* [Assignment]: Nothing in the entries may change when they are transcribed.

┌──

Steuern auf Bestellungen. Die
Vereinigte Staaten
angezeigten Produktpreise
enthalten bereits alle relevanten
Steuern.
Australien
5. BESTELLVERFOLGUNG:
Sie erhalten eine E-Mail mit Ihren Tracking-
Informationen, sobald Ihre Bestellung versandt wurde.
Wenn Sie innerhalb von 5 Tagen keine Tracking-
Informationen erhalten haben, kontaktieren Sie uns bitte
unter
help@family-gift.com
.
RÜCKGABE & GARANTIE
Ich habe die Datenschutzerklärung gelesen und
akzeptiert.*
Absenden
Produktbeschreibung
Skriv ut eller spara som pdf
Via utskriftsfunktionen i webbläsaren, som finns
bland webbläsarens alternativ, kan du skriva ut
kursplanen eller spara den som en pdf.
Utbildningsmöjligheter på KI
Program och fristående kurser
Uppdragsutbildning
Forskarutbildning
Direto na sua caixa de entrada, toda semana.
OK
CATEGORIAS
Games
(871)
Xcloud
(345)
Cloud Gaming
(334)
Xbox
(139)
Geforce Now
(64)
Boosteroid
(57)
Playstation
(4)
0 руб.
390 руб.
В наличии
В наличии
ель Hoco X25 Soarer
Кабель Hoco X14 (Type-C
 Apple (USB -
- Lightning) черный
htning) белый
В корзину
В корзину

└──

* [Solution for this exercise]:
Steuern auf Bestellungen. Die
Vereinigte Staaten
angezeigten Produktpreise
enthalten bereits alle relevanten
Steuern.
Australien
5. BESTELLVERFOLGUNG:
Sie erhalten eine E-Mail mit Ihren Tracking-
Informationen, sobald Ihre Bestellung versandt wurde.
Wenn Sie innerhalb von 5 Tagen keine Tracking-
Informationen erhalten haben, kontaktieren Sie uns bitte
unter
help@family-gift.com
.
RÜCKGABE & GARANTIE
Ich habe die Datenschutzerklärung gelesen und
akzeptiert.*
Absenden
Produktbeschreibung
Skriv ut eller spara som pdf
Via utskriftsfunktionen i webbläsaren, som finns
bland webbläsarens alternativ, kan du skriva ut
kursplanen eller spara den som en pdf.
Utbildningsmöjligheter på KI
Program och fristående kurser
Uppdragsutbildning
Forskarutbildning
Direto na sua caixa de entrada, toda semana.
OK
CATEGORIAS
Games
(871)
Xcloud
(345)
Cloud Gaming
(334)
Xbox
(139)
Geforce Now
(64)
Boosteroid
(57)
Playstation
(4)
0 руб.
390 руб.
В наличии
В наличии
ель Hoco X25 Soarer
Кабель Hoco X14 (Type-C
 Apple (USB -
- Lightning) черный
htning) белый
В корзину
В корзину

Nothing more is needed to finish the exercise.